Make sure that reputationally they’ve done a good job for other customers. Check on their references. Know that their customers are happy and satisfied. Be clear in your scope of what services they’re to deliver to you. If they’re monitoring your environment, when they have an alert, they should know what you expect them to do about it.
How do they integrate into your incident response? That’s critical. When you outsource monitoring to a service provider, you didn’t outsource incident management and response. That still relies on you. The service provider will let you know with a level of efficacy and fidelity that this attack is ongoing. They’ll work with you through the incident, but your organization will have to lead that effort. The service provider will not know the stakeholders in the company, the hierarchy or organizational dynamics, maybe even the digital assets, the private data, and will always rely on internal subject matter experts to help drive that.
And should the worst happen? How should businesses respond?
A cyberattack defense, or realistically, cybersecurity awareness, begins with acknowledging the possibility at all. So first, have an incident response plan.

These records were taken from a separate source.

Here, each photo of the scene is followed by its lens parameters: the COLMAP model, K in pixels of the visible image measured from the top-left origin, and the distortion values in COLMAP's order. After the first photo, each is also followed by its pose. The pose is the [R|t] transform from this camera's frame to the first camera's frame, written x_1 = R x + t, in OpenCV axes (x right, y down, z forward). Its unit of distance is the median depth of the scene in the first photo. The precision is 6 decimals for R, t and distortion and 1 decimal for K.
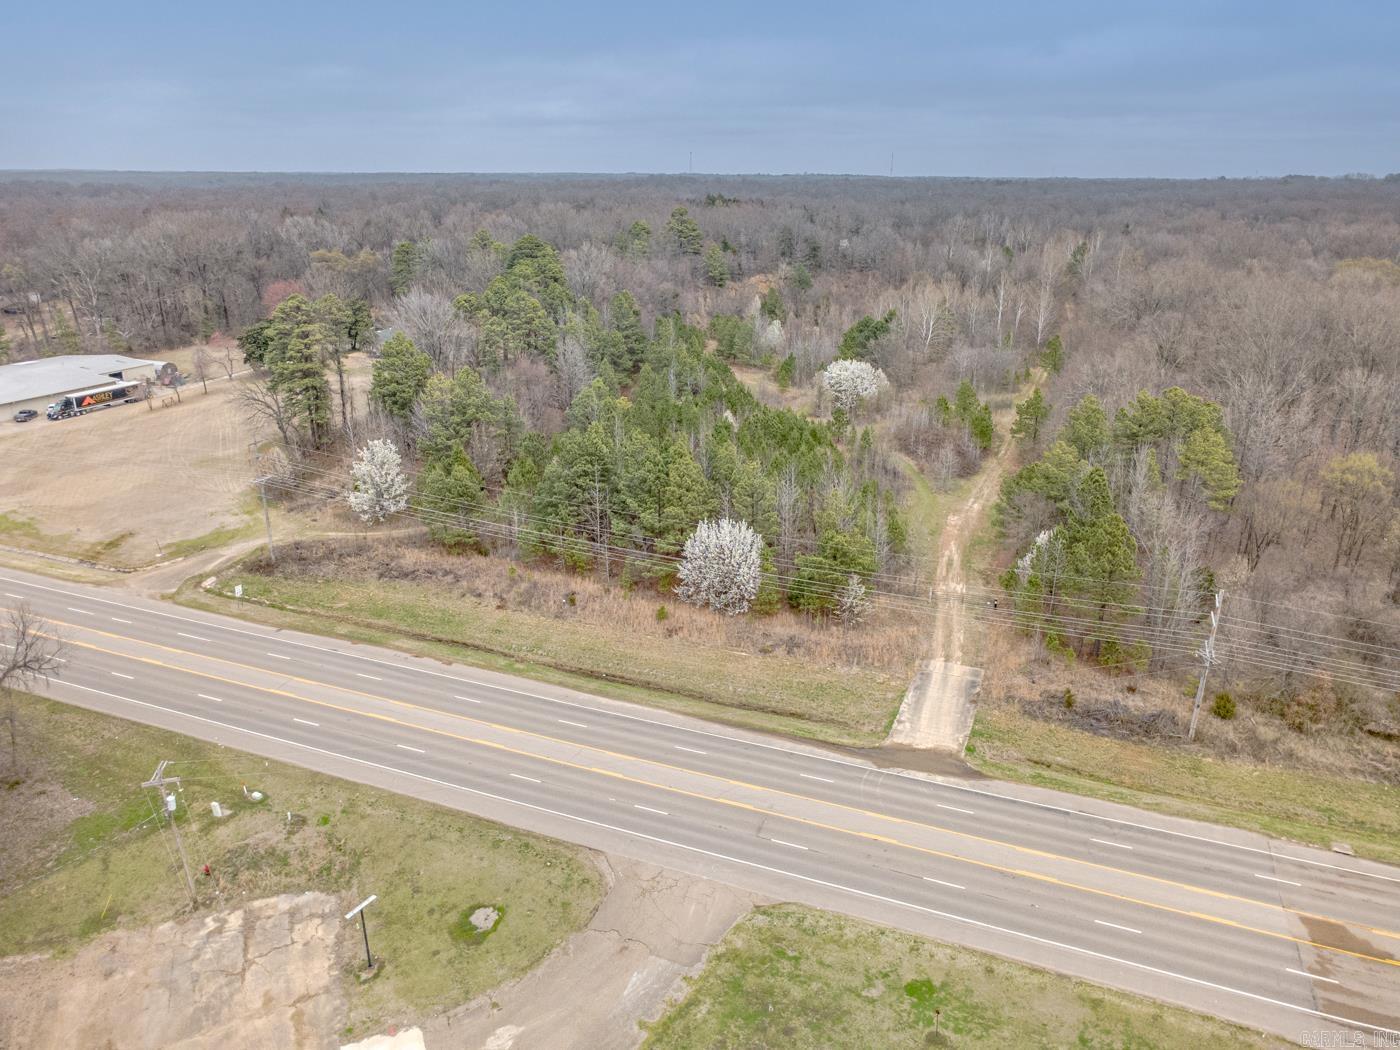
lens RADIAL K [[981.5, 0, 701.2], [0, 981.5, 525.4], [0, 0, 1]] dist [0.005539, -0.000359]
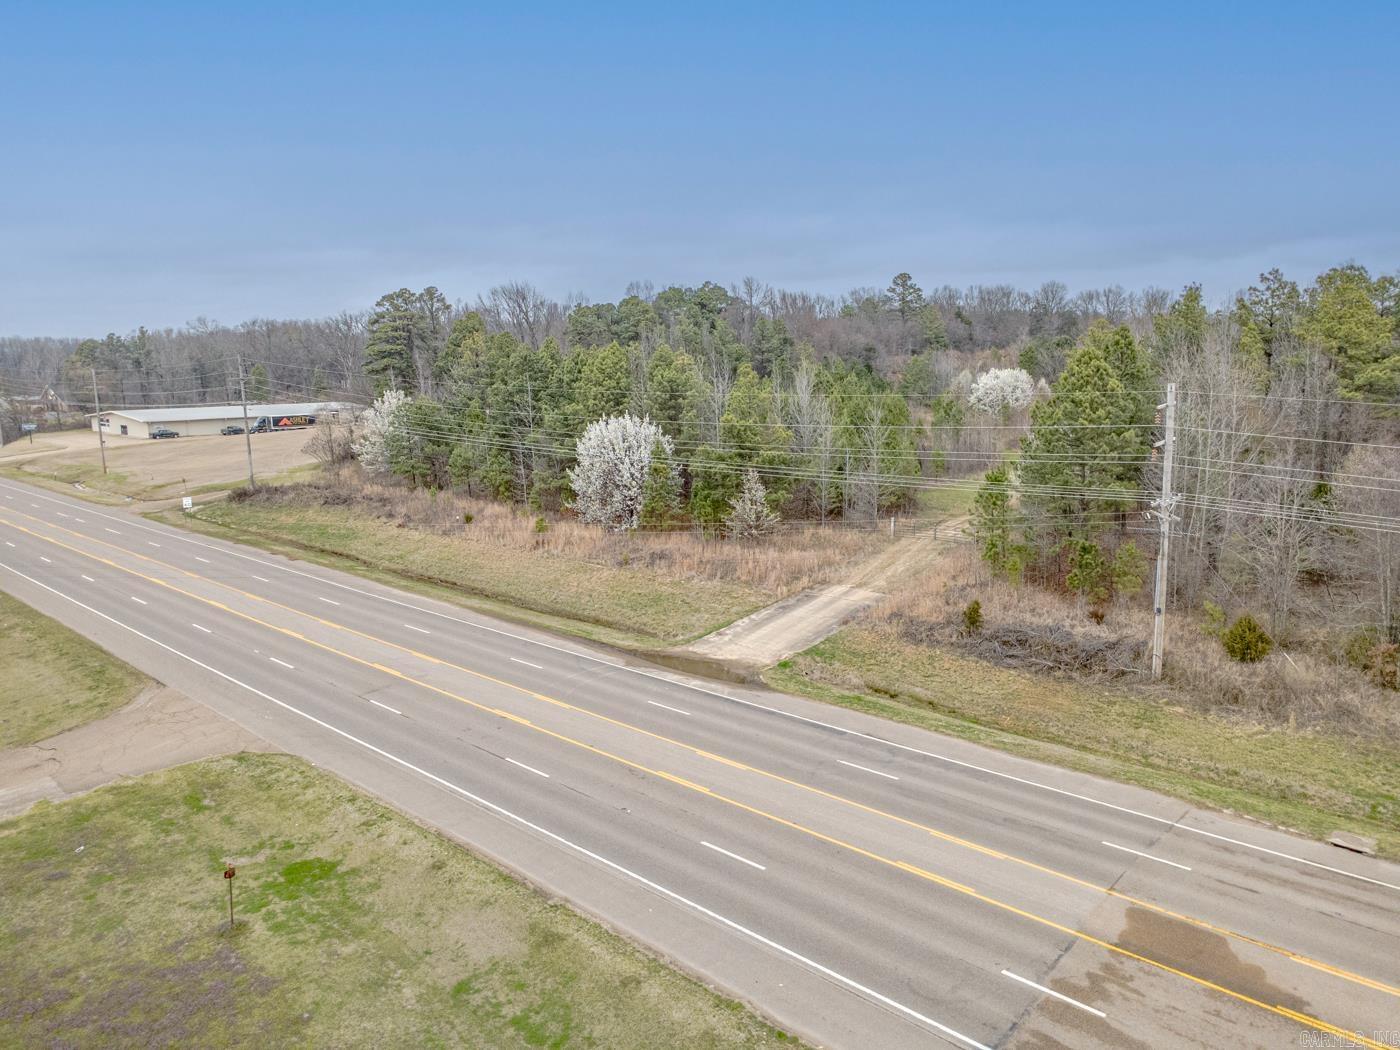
lens RADIAL K [[981.5, 0, 700.5], [0, 981.5, 527.2], [0, 0, 1]] dist [0.005539, -0.000359]
pose [[0.933981, 0.040556, -0.355014, 0.454504], [-0.101450, 0.982750, -0.154632, 0.248507], [0.342618, 0.180440, 0.921984, 0.377348]]
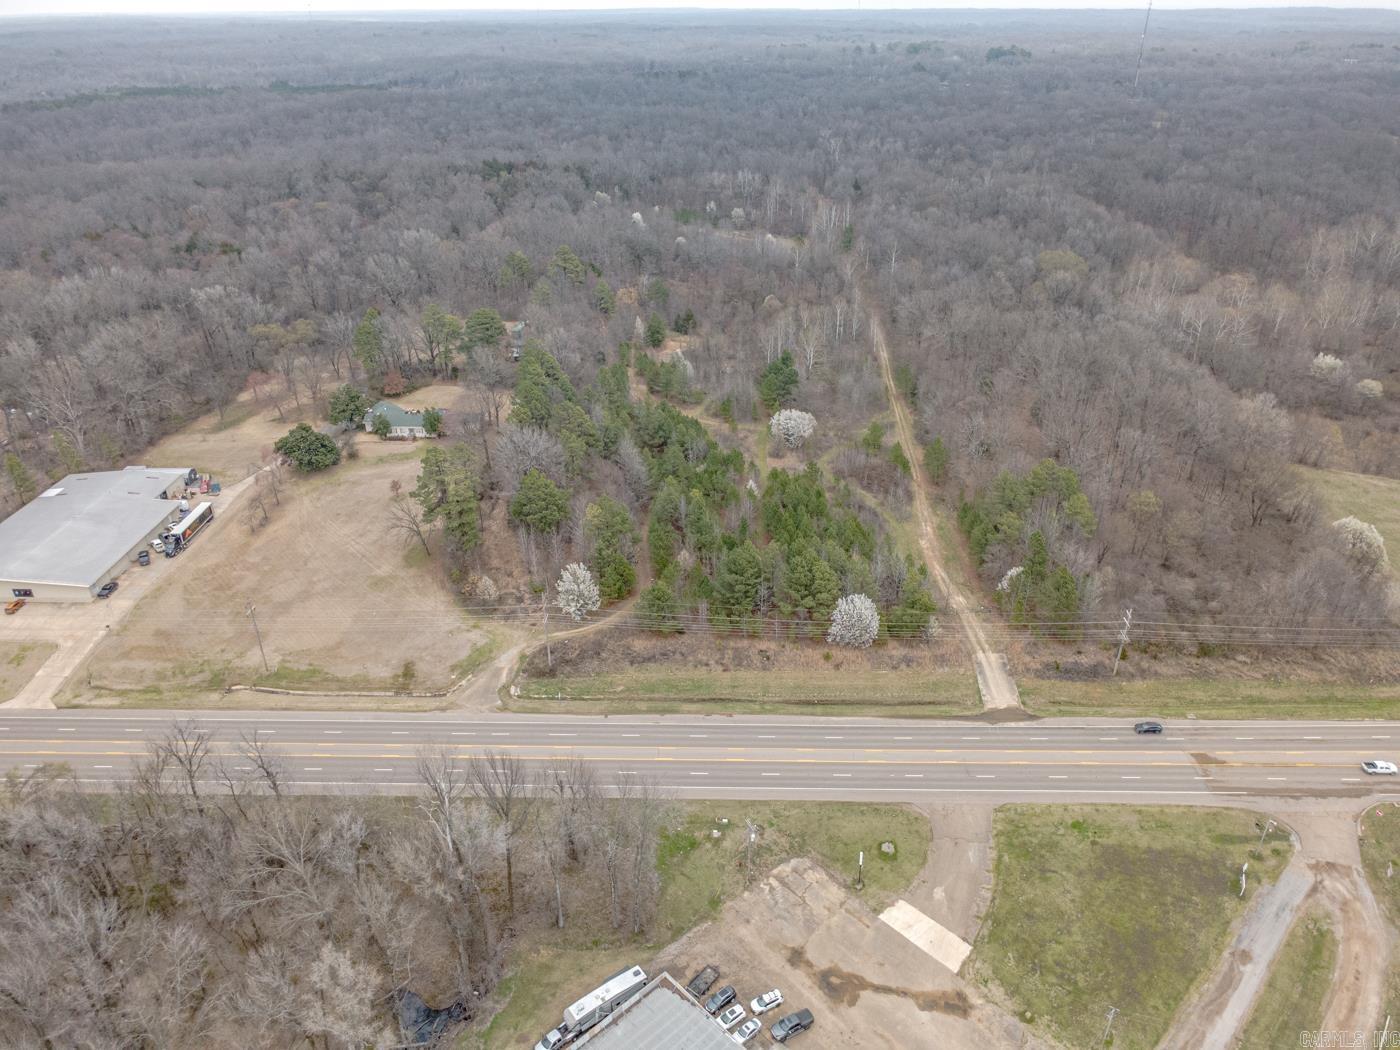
lens RADIAL K [[981.5, 0, 700.1], [0, 981.5, 524.6], [0, 0, 1]] dist [0.005539, -0.000359]
pose [[0.938165, -0.176891, 0.297583, -0.888277], [0.131561, 0.977283, 0.166161, -0.555048], [-0.320215, -0.116737, 0.940125, -0.635195]]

Every incident response plan is a little different, but I will tell you they have certain universal elements. They have an element of legal to help you understand what your legal rights and legal redress are. You have a public relations or marketing arm to communicate out to your customers, employees and your stakeholders. You have to have an element of a cross-functional team that works with each other and knows where each person is going to be to deliver what they need to.
When an incident occurs, it’s not just security that runs around and solves incidents. We rely on system users and administrators, network administrators, and application administrators. We rely on stakeholders, whether that’s in the business or a third party. So, you really need to have in your incident response plan a capability to bring everyone to the table very quickly, and make sure everyone knows what their roles are.
Ourselves, we drill our incident response plan every year. We perform it as a tabletop exercise, and we’re so bold we actually invite our board of directors to monitor how we perform. The key is testing it and updating it frequently as organizational changes occur and people move into different titles. Make sure you’re constantly updating that. Make sure you have a plan of how you will notify state and federal agencies, depending on the type of data that was breached.
Know who your state representative is and whether you report to a state bureau of investigation or the Federal Bureau of Investigation — or both — or a regulatory body. You need to know who to contact, even how you’re going to contact them, and who’s going to take the responsibility to contact.
Finally, don’t rest on compliance with “industry standards” when it comes to business data security. Take a moment this Cybersecurity Awareness Month to check out the National Institute of Standards and Technology’s Cybersecurity Framework. It’s robust.
Tony Spurlin is a vice president at Windstream and chief information security officer. For more than 20 years as an IT security expert, he’s advised staff and clients on information security and compliance, incident response, disaster risk, vulnerability management and other network security improvements.